“RAF Taking £70M Fighter Jets Apart To Use as Spares” declares the Daily Express in this article.
It isn’t a new story or a new process for the RAF (or any other military air arm). The process dates back to at least the Second World War, maybe further. The process is accepted practice, it controlled and factored in to the purchase of the aircraft.
I blogged about the same thing last year when Air Forces Monthly ran the same story after submitting a Freedom of Information request to the RAF – Typhoon and Spares. I’d recommend you give it a read if you want to know about the process and why it happens.
I’m not sure why the Daily Express has needed to run this story now.

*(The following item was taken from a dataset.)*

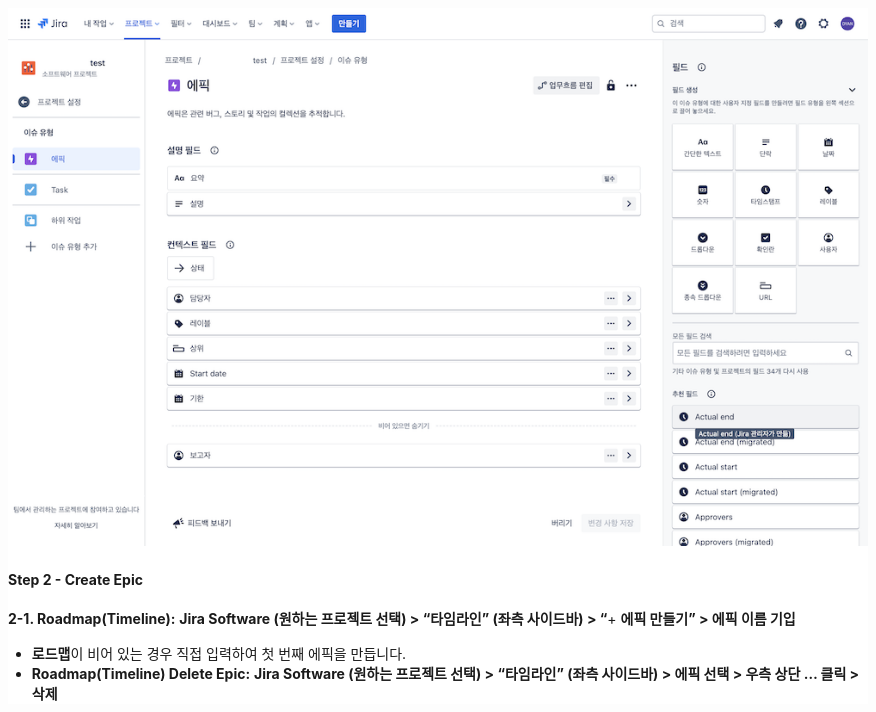 ![23](/assets/img/2024-06-24-DevOps-[1]:-Jira-101--1.md/23.png)



#### Step 2 - Create Epic


**2-1. Roadmap(Timeline):** **Jira Software  (원하는 프로젝트 선택) > “타임라인” (좌측 사이드바) > “**+ **에픽 만들기” > 에픽 이름 기입**

- **로드맵**이 비어 있는 경우 직접 입력하여 첫 번째 에픽을 만듭니다.
- **Roadmap(Timeline) Delete Epic:** **Jira Software  (원하는 프로젝트 선택) > “타임라인” (좌측 사이드바) > 에픽 선택 > 우측 상단 … 클릭 > 삭제**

Nothing in it is new and the three aircraft they refer to is less than the one per Squadron that is common (Numbers 29(R), 17(R), 3(F) and 11(F) Squadrons operate Typhoons at RAF Coningsby). The total of six aircraft they refer to is correct (as confirmed in the Freedom of Information request made last year) which also means the previous three used for spares have returned to active service.
The reference to “One of the Typhoons is described as “long-term out of action” and will not fly again” is puzzling. No matter how much they take a Typhoon apart you would still be able to put it back together and restored it to active service. The only thing I can think of is this is a reference to the RAF Typhoon FGR4 (serial ZJ943) that crashed landed at Naval Air Weapons Station China Lake in the US. The crash occurred in April 2008 and was deemed to badly damaged for it to be cost effective to repair. The aircraft was shipped back to RAF Coningsby (via RAF Brize Norton) in January 2009 and would have been spares recovered.